(Extracted page text data)
──────────
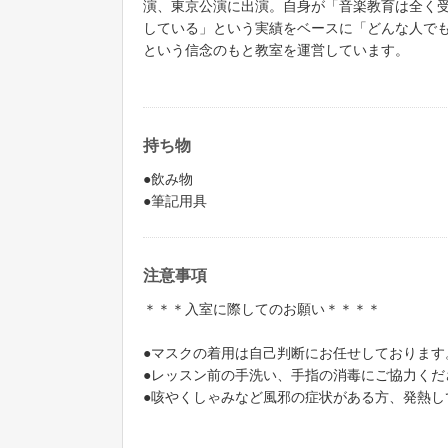
演、東京公演に出演。自身が「音楽教育は全く
している」という実績をベースに「どんな人で
という信念のもと教室を運営しています。
持ち物
●飲み物
●筆記用具
注意事項
＊＊＊入室に際してのお願い＊＊＊＊
●マスクの着用は自己判断にお任せしております
●レッスン前の手洗い、手指の消毒にご協力くだ
●咳やくしゃみなど風邪の症状がある方、発熱し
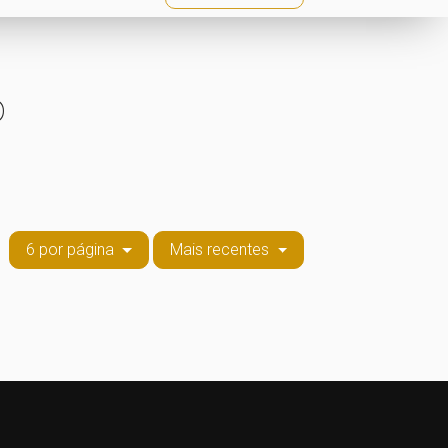
o
6 por página
Mais recentes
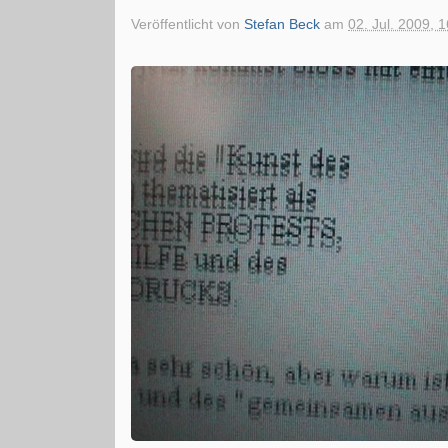
Veröffentlicht von
Stefan Beck
am
02. Jul. 2009, 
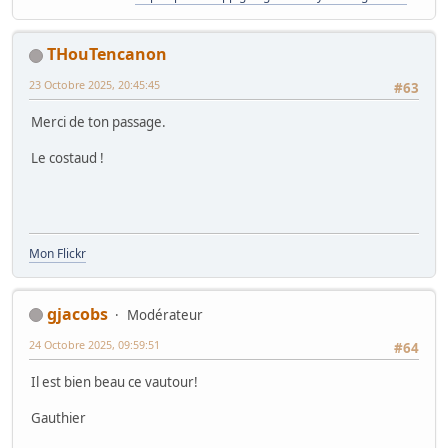
THouTencanon
23 Octobre 2025, 20:45:45
#63
Merci de ton passage.
Le costaud !
Mon Flickr
gjacobs
Modérateur
24 Octobre 2025, 09:59:51
#64
Il est bien beau ce vautour!
Gauthier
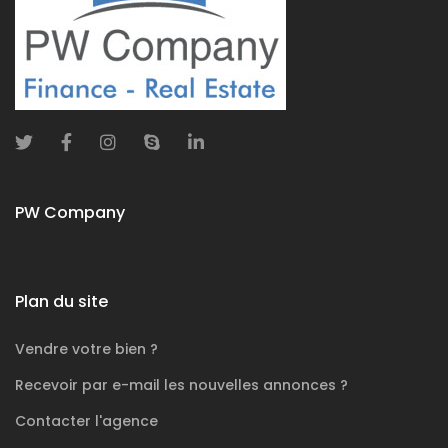
PW Company
Plan du site
Vendre votre bien ?
Recevoir par e-mail les nouvelles annonces ?
Contacter l'agence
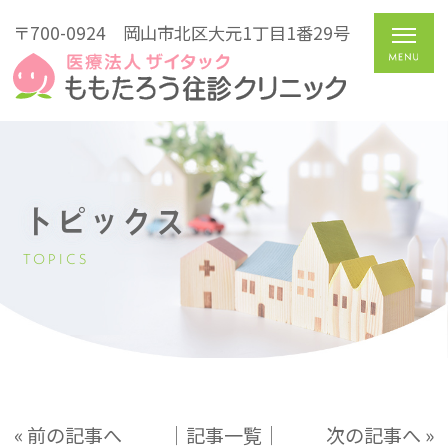
〒700-0924
岡山市北区大元1丁目1番29号
トピックス
TOPICS
« 前の記事へ
│記事一覧│
次の記事へ »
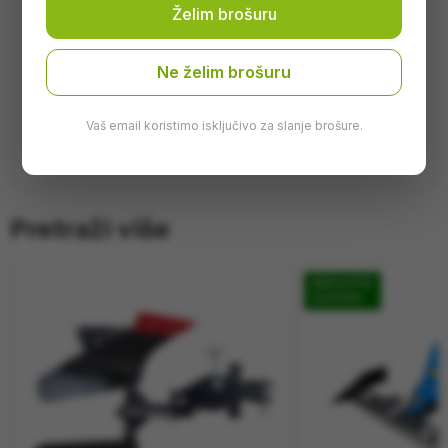
Želim brošuru
krila)
Kompatibilnost
Labinprogres, Muta, Goldoni,
Ne želim brošuru
Valpadana
Primjena
Ogrtanje i pravljenje brazdi
Vaš email koristimo isključivo za slanje brošure.
Pretraži više
BESPLATNA
DOSTAVA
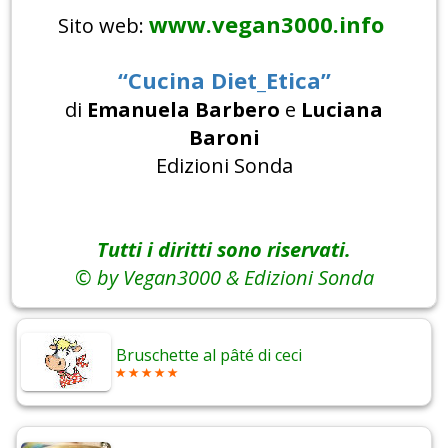
www.vegan3000.info
Sito web:
“Cucina Diet_Etica”
di
Emanuela Barbero
e
Luciana
Baroni
Edizioni Sonda
Tutti i diritti sono riservati.
© by Vegan3000 & Edizioni Sonda
Bruschette al pâté di ceci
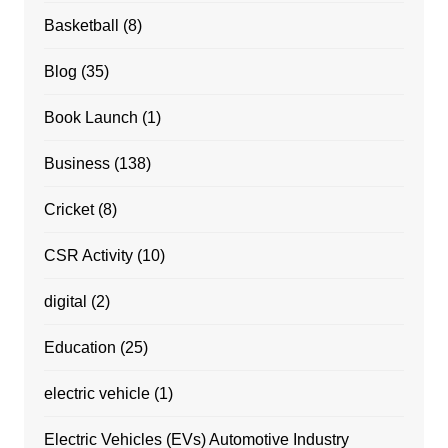
Basketball
(8)
Blog
(35)
Book Launch
(1)
Business
(138)
Cricket
(8)
CSR Activity
(10)
digital
(2)
Education
(25)
electric vehicle
(1)
Electric Vehicles (EVs) Automotive Industry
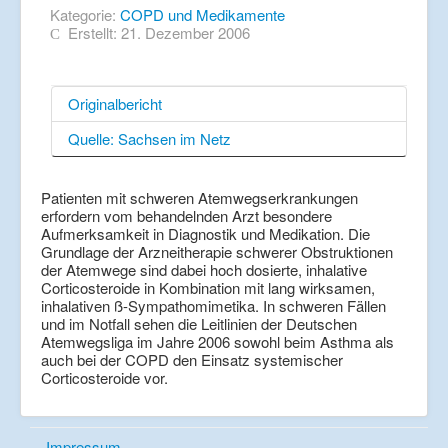
Kategorie:
COPD und Medikamente
Erstellt: 21. Dezember 2006
Originalbericht
Quelle: Sachsen im Netz
Patienten mit schweren Atemwegserkrankungen
erfordern vom behandelnden Arzt besondere
Aufmerksamkeit in Diagnostik und Medikation. Die
Grundlage der Arzneitherapie schwerer Obstruktionen
der Atemwege sind dabei hoch dosierte, inhalative
Corticosteroide in Kombination mit lang wirksamen,
inhalativen ß-Sympathomimetika. In schweren Fällen
und im Notfall sehen die Leitlinien der Deutschen
Atemwegsliga im Jahre 2006 sowohl beim Asthma als
auch bei der COPD den Einsatz systemischer
Corticosteroide vor.
Impressum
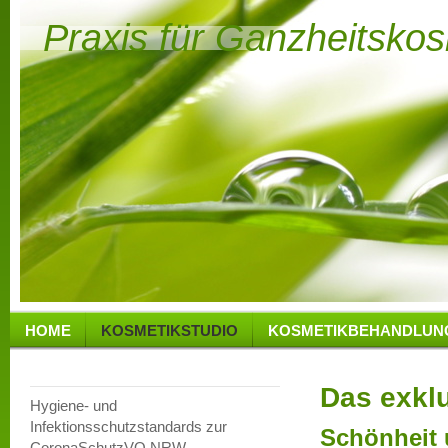
Praxis für Ganzheitsko
HOME
KOSMETIKSTUDIO
KOSMETIKBEHANDLUN
Das exkl
Hygiene- und
Infektionsschutzstandards zur
Schönheit 
CoronaSchutzVO NRW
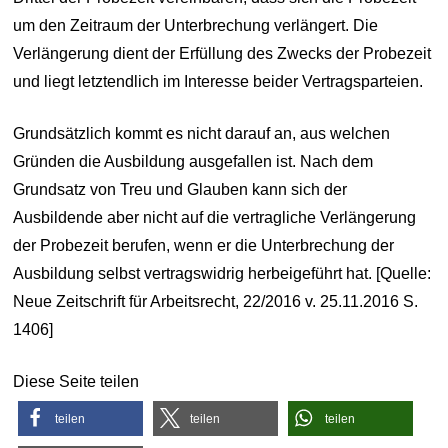
um den Zeitraum der Unterbrechung verlängert. Die
Verlängerung dient der Erfüllung des Zwecks der Probezeit
und liegt letztendlich im Interesse beider Vertragsparteien.
Grundsätzlich kommt es nicht darauf an, aus welchen
Gründen die Ausbildung ausgefallen ist. Nach dem
Grundsatz von Treu und Glauben kann sich der
Ausbildende aber nicht auf die vertragliche Verlängerung
der Probezeit berufen, wenn er die Unterbrechung der
Ausbildung selbst vertragswidrig herbeigeführt hat. [Quelle:
Neue Zeitschrift für Arbeitsrecht, 22/2016 v. 25.11.2016 S.
1406]
Diese Seite teilen
teilen
teilen
teilen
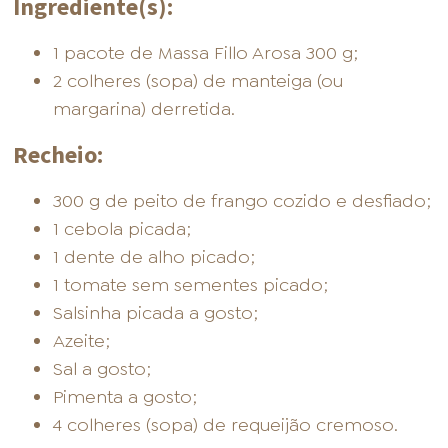
Ingrediente(s):
1 pacote de Massa Fillo Arosa 300 g;
2 colheres (sopa) de manteiga (ou
margarina) derretida.
Recheio:
300 g de peito de frango cozido e desfiado;
1 cebola picada;
1 dente de alho picado;
1 tomate sem sementes picado;
Salsinha picada a gosto;
Azeite;
Sal a gosto;
Pimenta a gosto;
4 colheres (sopa) de requeijão cremoso.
──────────
▶ **Problem requirements**
Wherever the word "picado" appears in a line of the data above, copy that line.

▶ **Answer section**
1 dente de alho picado;
1 tomate sem sementes picado;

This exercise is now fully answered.